Во время проведения великого зимнего затвора в Рюмондзи в 1690 году Соэн тяжело заболел. Когда Банкэй пришел навестить его в Эндзюдо (зал для больных монахов), Соэн был уже при смерти. Склонившись над его подушкой, Банкэй сказал:

Соэн, каждый день жизни должен быть прожит для спасения других.

Соэн кивнул головой в согласии. Вскоре он умер. Никто не смог измерить истинное значение слов утешения, сказанных Банкэем.

Однажды, когда Банкэю было тридцать с чем-то лет, он остановился в храме Санюдзи, расположенном в городе Окаяма в провинции Биттю. Даймё этой провинции, господин Икэда, был ревностным приверженцем учения Ван Ян-мина. Его увлечение этим неоконфуцианским философом в конце концов привело его к тому, что он приказал изгнать из провинции буддийских монахов и разрушить их храмы. Дзэнские наставники, оставшиеся в провинции, чтобы продолжать обучение своих учеников, противостояли самураям, которые приходили изгнать их, обрушивали на них бурные потоки дзэнской риторики и тем прогоняли их прочь.
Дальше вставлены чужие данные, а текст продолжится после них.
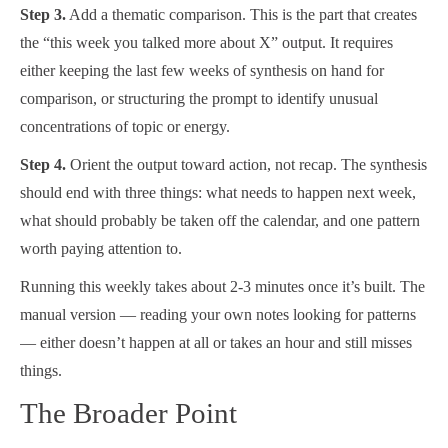
Step 3.
Add a thematic comparison. This is the part that creates
the “this week you talked more about X” output. It requires
either keeping the last few weeks of synthesis on hand for
comparison, or structuring the prompt to identify unusual
concentrations of topic or energy.
Step 4.
Orient the output toward action, not recap. The synthesis
should end with three things: what needs to happen next week,
what should probably be taken off the calendar, and one pattern
worth paying attention to.
Running this weekly takes about 2-3 minutes once it’s built. The
manual version — reading your own notes looking for patterns
— either doesn’t happen at all or takes an hour and still misses
things.
The Broader Point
Несколько этих самураев-неоконфуцианцев пришли в храм Санюдзи, чтобы допросить Банкэя.

— Вы, приверженцы дзэн, устраиваете себе такие вот убежища, — сказал один из них. — Вы затворяетесь в них и поворачиваетесь спиной к миру. Когда у вас заканчиваются разумные доводы и слова, вы бьете людей своими посохами и кричите на них. Эти ваши храмы стали прибежищем упрямых паразитов-обманщиков.

— Когда у конфуцианцев заканчиваются разумные доводы и слова, что они делают? — спросил Банкэй.

Самурай стал колебаться, не зная, что сказать.

Банкэй ударил его своим посохом.

— Аа! — воскликнул он. — Вот уж действительно, животворящий посох!

Ответ Банкэя был быстрее молнии. Самураи едва не задохнулись от изумления.

48

Будучи еще молодым монахом, Банкэй пришел в храм Дайандзи в провинции Этидзэн с тем, чтобы посетить мастера дзэн Дайгу.

— Здравствуйте, Дзяри! — сказал с улыбкой Дайгу. — Я слышал, что Ваше постижение совершенно.

Во время пребывания Банкэя в храме Дайандзи с ним обращались с большим гостеприимством и уважением. Некий монах, бывший в то время в храме Дайандзи, обратился к Дайгу с вопросом:

— Куда мы возвращаемся, когда наше тело рассеивается?

— Откуда мне знать? — ответил Дайгу со вздохом.

По прошествии некоторого времени сам Дайгу задал Банкэю этот вопрос.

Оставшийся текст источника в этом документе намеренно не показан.